Экети указал на трамвай.
— Не вижу никакого Ашока, — буркнул полицейский, хватая туземца за шиворот. — Пойдем-ка со мной в участок, там разберемся, что у тебя в мешке.
Он уже собирался тащить нарушителя через дорогу, когда чиновник соцобеспечения наконец пробился к выходу из трамвая и кинулся вслед за ними.
— Прошу прощения, сэр, — прохрипел он. — Этот парень со мной. Вот, пожалуйста. — И вынул из нагрудного кармана два билета.
Полицейский выхватил их у него из рук, внимательно рассмотрел и с явной неохотой отпустил жертву.
Как только страж порядка отошел и не мог ничего слышать, Ашок отвесил туземцу звонкую пощечину.
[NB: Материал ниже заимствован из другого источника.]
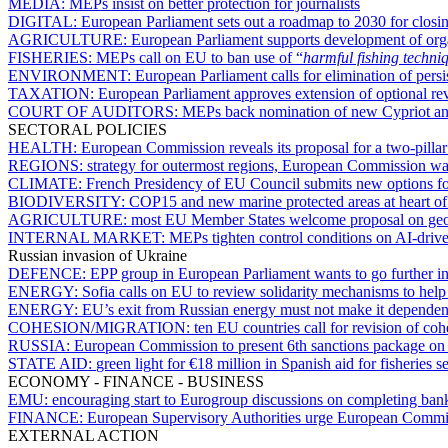
MEDIA:
MEPs insist on better protection for journalists
DIGITAL:
European Parliament sets out a roadmap to 2030 for closing
AGRICULTURE:
European Parliament supports development of organ
FISHERIES:
MEPs call on EU to ban use of “
harmful fishing techni
ENVIRONMENT:
European Parliament calls for elimination of pers
TAXATION:
European Parliament approves extension of optional r
COURT OF AUDITORS:
MEPs back nomination of new Cypriot a
SECTORAL POLICIES
HEALTH:
European Commission reveals its proposal for a two-pill
REGIONS:
strategy for outermost regions, European Commission want
CLIMATE:
French Presidency of EU Council submits new options 
BIODIVERSITY:
COP15 and new marine protected areas at heart of V
AGRICULTURE:
most EU Member States welcome proposal on geog
INTERNAL MARKET:
MEPs tighten control conditions on AI-driv
Russian invasion of Ukraine
DEFENCE:
EPP group in European Parliament wants to go further i
ENERGY:
Sofia calls on EU to review solidarity mechanisms to help 
ENERGY:
EU’s exit from Russian energy must not make it dependent
COHESION/MIGRATION:
ten EU countries call for revision of co
RUSSIA:
European Commission to present 6th sanctions package o
STATE AID:
green light for €18 million in Spanish aid for fisheries 
ECONOMY - FINANCE - BUSINESS
EMU:
encouraging start to Eurogroup discussions on completing ban
FINANCE:
European Supervisory Authorities urge European Commiss
EXTERNAL ACTION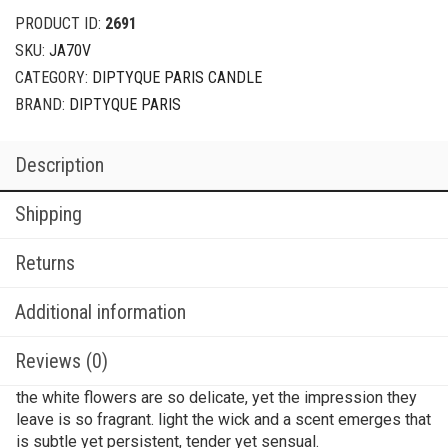
PRODUCT ID:
2691
SKU:
JA70V
CATEGORY:
DIPTYQUE PARIS CANDLE
BRAND:
DIPTYQUE PARIS
Description
Shipping
Returns
Additional information
Reviews (0)
the white flowers are so delicate, yet the impression they
leave is so fragrant. light the wick and a scent emerges that
is subtle yet persistent, tender yet sensual.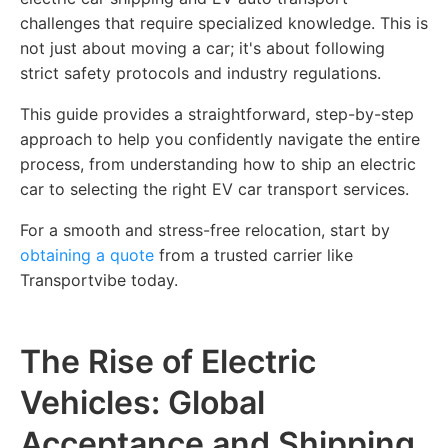
challenges that require specialized knowledge. This is
not just about moving a car; it's about following
strict safety protocols and industry regulations.
This guide provides a straightforward, step-by-step
approach to help you confidently navigate the entire
process, from understanding how to ship an electric
car to selecting the right EV car transport services.
For a smooth and stress-free relocation, start by
obtaining a quote
from a trusted carrier like
Transportvibe today.
The Rise of Electric
Vehicles: Global
Acceptance and Shipping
— Слушай меня, черный! — взорвался он. — Еще одна выходка вроде этой — отправлю гнить в тюрьму до скончания дней. Здесь Индия, а не твои вонючие джунгли, где можно вытворять все, что вздумается.
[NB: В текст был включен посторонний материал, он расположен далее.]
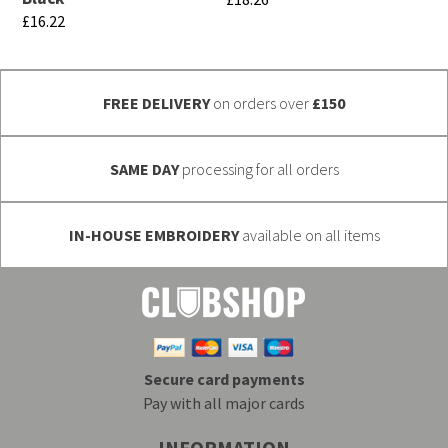
the
the
£
16.22
This
product
product
This
product
page
page
product
has
FREE DELIVERY
on orders over
£150
has
multiple
multiple
variants.
variants.
SAME DAY
processing for all orders
The
The
options
options
may
IN-HOUSE EMBROIDERY
available on all items
may
be
be
chosen
chosen
on
on
the
the
product
Secure card payments
product
page
Pay with all major cards
page
INFORMATION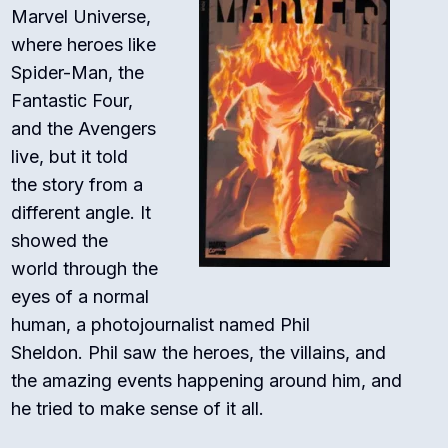
Marvel Universe,
where heroes like
Spider-Man, the
Fantastic Four,
and the Avengers
live, but it told
the story from a
different angle.
It
showed the
world through the
eyes of a normal
human, a photojournalist named Phil
Sheldon.
Phil saw the heroes, the villains, and
the amazing events happening around him, and
he tried to make sense of it all.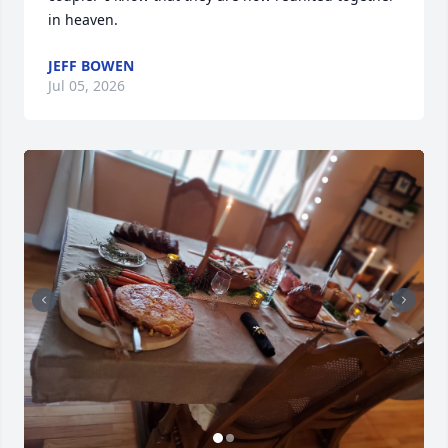
in heaven.
JEFF BOWEN
Jul 05, 2026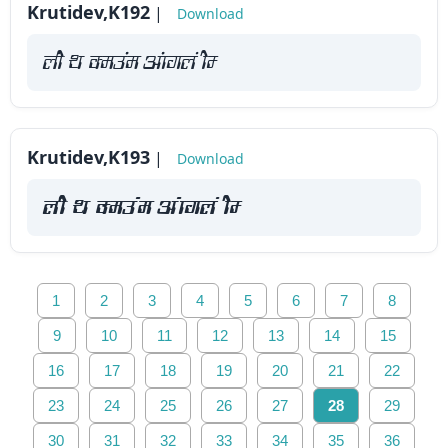
Krutidev,K192
|
Download
yah Fk Demaae vaakxya hE
Krutidev,K193
|
Download
yah Fk Demaae vaakxya hE
1
2
3
4
5
6
7
8
9
10
11
12
13
14
15
16
17
18
19
20
21
22
23
24
25
26
27
28
29
30
31
32
33
34
35
36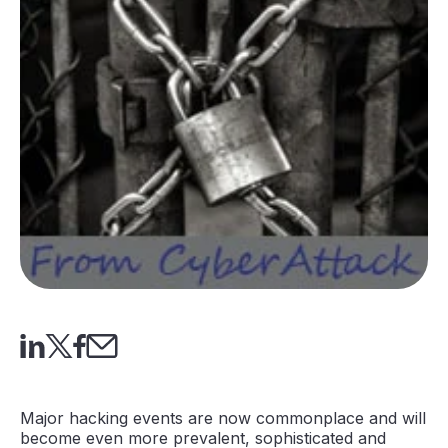
Major hacking events are now commonplace and will
become even more prevalent, sophisticated and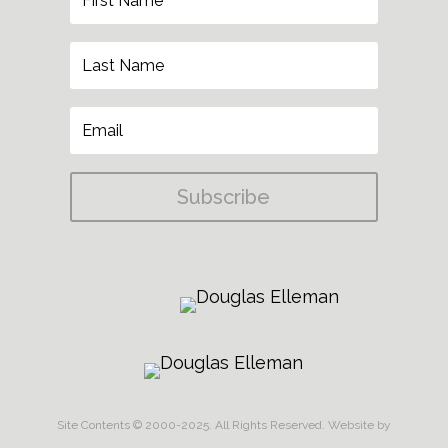
Subscribe
Site Contents © 2000-2025. All Rights Reserved.
Website by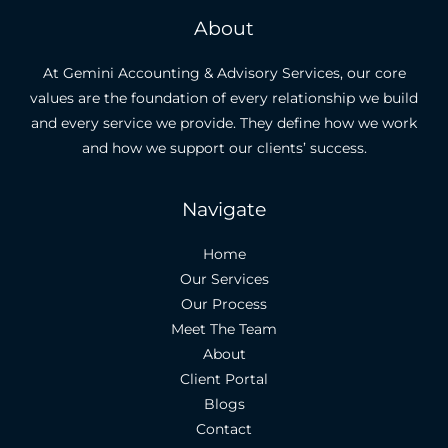
About
At Gemini Accounting & Advisory Services, our core
values are the foundation of every relationship we build
and every service we provide. They define how we work
and how we support our clients’ success.
Navigate
Home
Our Services
Our Process
Meet The Team
About
Client Portal
Blogs
Contact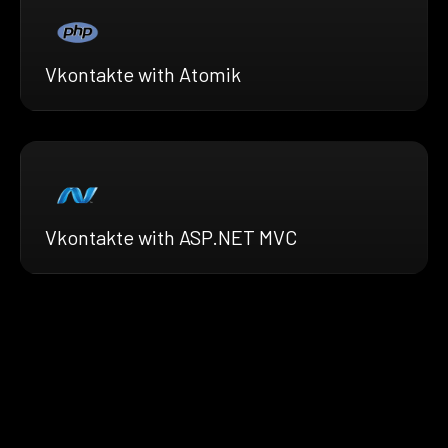
Vkontakte with Atomik
Vkontakte with ASP.NET MVC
Экети сверкнул глазами, но ничего не ответил.
Вернувшись в гостиницу, они легко позавтракали. Вечером, около шести, Ашок надумал пойти взглянуть на дом Банер-джи, вызвал авторикшу и дал ему адрес, написанный на клочке бумаги.
— Доставь нас в Толлигунг. Это на углу Индрани-парка и Джей-Эм-роуд.
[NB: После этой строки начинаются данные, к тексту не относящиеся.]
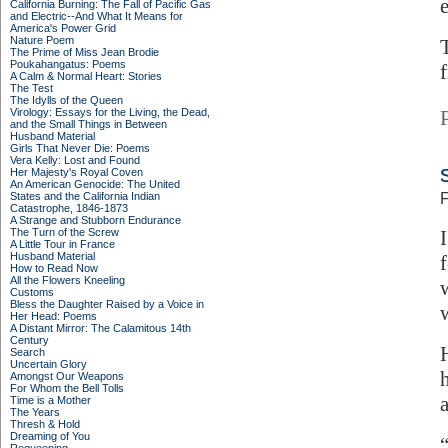
California Burning: The Fall of Pacific Gas
and Electric--And What It Means for
America's Power Grid
Nature Poem
The Prime of Miss Jean Brodie
Poukahangatus: Poems
f
A Calm & Normal Heart: Stories
The Test
The Idylls of the Queen
Virology: Essays for the Living, the Dead,
and the Small Things in Between
Husband Material
Girls That Never Die: Poems
Vera Kelly: Lost and Found
Her Majesty's Royal Coven
An American Genocide: The United
States and the California Indian
F
Catastrophe, 1846-1873
A Strange and Stubborn Endurance
The Turn of the Screw
A Little Tour in France
Husband Material
How to Read Now
All the Flowers Kneeling
Customs
Bless the Daughter Raised by a Voice in
Her Head: Poems
A Distant Mirror: The Calamitous 14th
Century
Search
Uncertain Glory
Amongst Our Weapons
For Whom the Bell Tolls
Time is a Mother
The Years
Thresh & Hold
Dreaming of You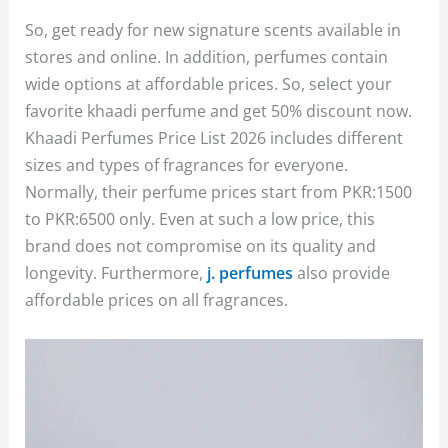
So, get ready for new signature scents available in
stores and online. In addition, perfumes contain
wide options at affordable prices. So, select your
favorite khaadi perfume and get 50% discount now.
Khaadi Perfumes Price List 2026 includes different
sizes and types of fragrances for everyone.
Normally, their perfume prices start from PKR:1500
to PKR:6500 only. Even at such a low price, this
brand does not compromise on its quality and
longevity. Furthermore,
j. perfumes
also provide
affordable prices on all fragrances.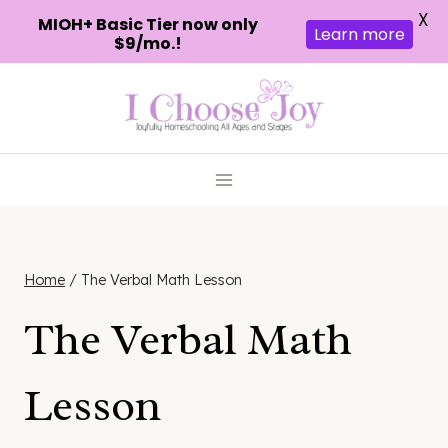
X
MIOH+ Basic Tier now only
Learn more
$9/mo.!
Skip
to
content
Home
/
The Verbal Math Lesson
The Verbal Math
Lesson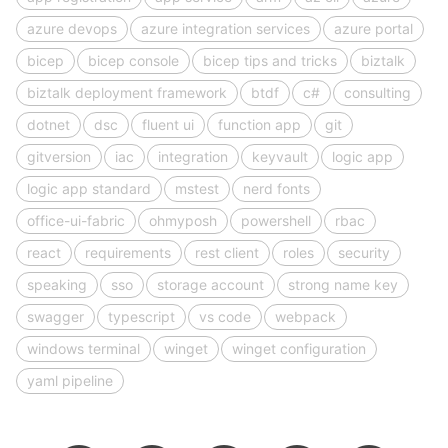
azure devops
azure integration services
azure portal
bicep
bicep console
bicep tips and tricks
biztalk
biztalk deployment framework
btdf
c#
consulting
dotnet
dsc
fluent ui
function app
git
gitversion
iac
integration
keyvault
logic app
logic app standard
mstest
nerd fonts
office-ui-fabric
ohmyposh
powershell
rbac
react
requirements
rest client
roles
security
speaking
sso
storage account
strong name key
swagger
typescript
vs code
webpack
windows terminal
winget
winget configuration
yaml pipeline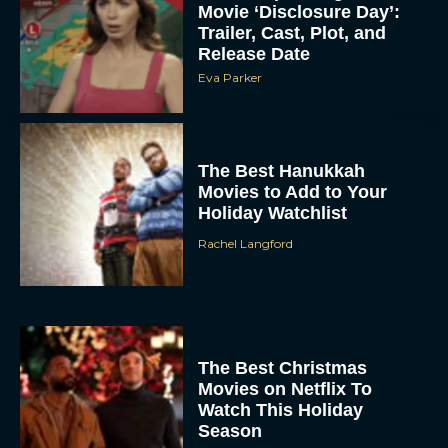
Movie ‘Disclosure Day’:
Trailer, Cast, Plot, and
Release Date
Eva Parker
The Best Hanukkah
Movies to Add to Your
Holiday Watchlist
Rachel Langford
The Best Christmas
Movies on Netflix To
Watch This Holiday
Season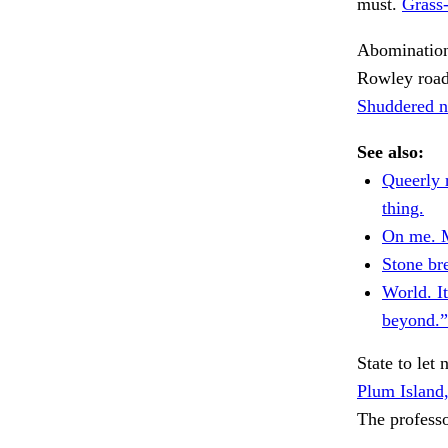
must.
Grass
Abomination
Rowley road
Shuddered n
See also:
Queerly r
thing.
On me. M
Stone br
World. I
beyond.”
State to let
Plum Island,
The professo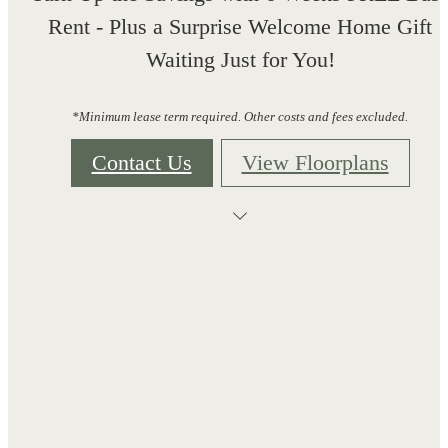
Rent - Plus a Surprise Welcome Home Gift
Waiting Just for You!
*Minimum lease term required. Other costs and fees excluded.
Contact Us
View Floorplans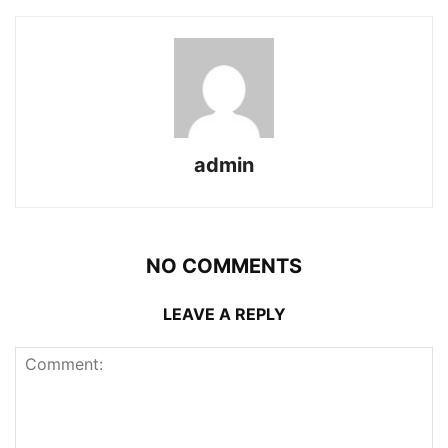
admin
NO COMMENTS
LEAVE A REPLY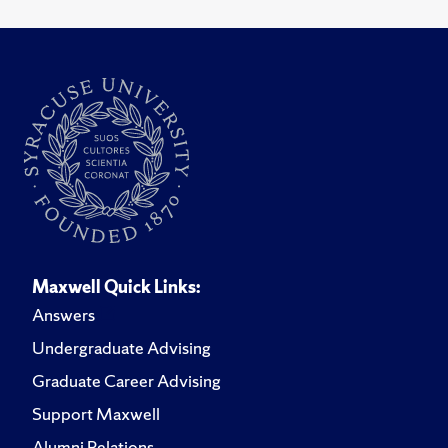
Maxwell Quick Links:
Answers
Undergraduate Advising
Graduate Career Advising
Support Maxwell
Alumni Relations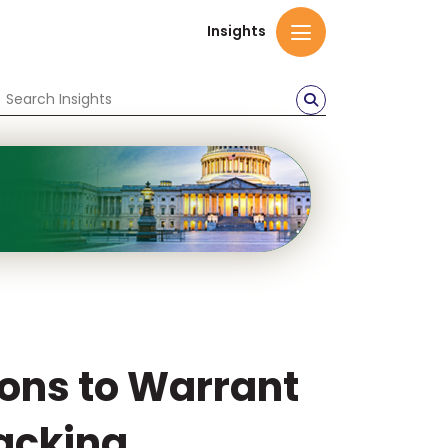
Insights
ions to Warrant
acking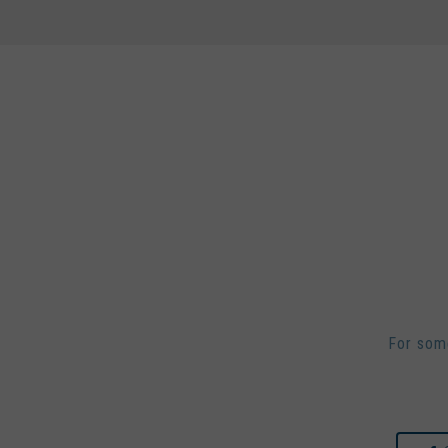
For some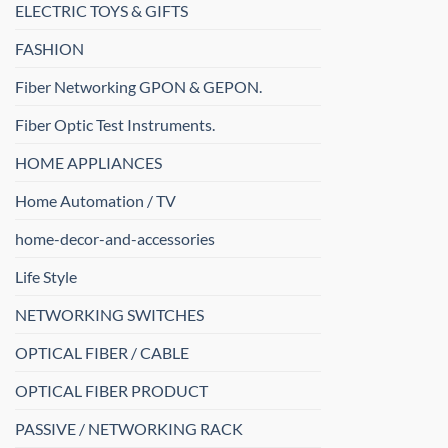
ELECTRIC TOYS & GIFTS
FASHION
Fiber Networking GPON & GEPON.
Fiber Optic Test Instruments.
HOME APPLIANCES
Home Automation / TV
home-decor-and-accessories
Life Style
NETWORKING SWITCHES
OPTICAL FIBER / CABLE
OPTICAL FIBER PRODUCT
PASSIVE / NETWORKING RACK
Проехав тихими задворками, в стороне от покупательской толчеи, бурлящей на главных улицах, они сошли на углу парка — и почти сразу же отыскали нужный пруд. Тот мало чем отличался от мелкой и грязной лужи в обрамлении полусгнившего камыша. Зато на его берегу стояло пять построек, причем крайняя справа щеголяла ярко-зеленой крышей.
— Дом Банер-джи! — воскликнул туземец.
Это было самое заурядное жилище представителя среднего класса. Кирпичное, с маленьким садом и деревянным забором. На шаткой калитке висела табличка: «С.К. Банер-джи».
— Можно Экети сходит и заберет ангетьяй? — спросил туземец.
— Ишь, разбежался! Так он тебе и отдаст, — усмехнулся Ашок. — Нет уж, камень у вас похитили, значит, его нужно выкрасть.
— А как это сделать?
— Я что-нибудь придумаю.
Примерно час они с большой осторожностью осматривали дом со всех возможных точек зрения, ища открытое окно или черный ход. Чиновнику так и не удалось найти ни единого слабого места. А туземец вдруг заявил:
— Экети знает, как попасть внутрь.
— Как?
— А вот. — Молодой человек указал на темно-зеленый дымоход на самом верху.
— Не дури. Труба слишком узкая, да и на крышу тебе не влезть.
— Экети сможет, — уверенно сказал тот. — Показать?
Он чуть было не перемахнул через забор, но Ашок поймал за плечо.
— Не надо, идиот. Нельзя же ломиться в чужое жилище средь белого дня. Подождем, пока хозяин и его соседи не лягут спать.
Чтобы убить время, они побродили по придорожным торговым палаткам, наводнившим Толлигунг в сезон пуджа, и после ужина, состоявшего из аппетитнейшей рыбы карри с рисом, вернулись обратно.
Над прудом висела вечерняя тишина. В соседних жилищах уже потушили лампы, но в доме Банер-джи продолжала гореть узенькая полоска света.
Ашок и Экети переждали под навесом молочного ларька, пока и она не погасла. Это случилось около полуночи. Экети поспешил открыть свой мешок, достал комья глины вместе со свиным жиром, снял кепку и принялся раздеваться.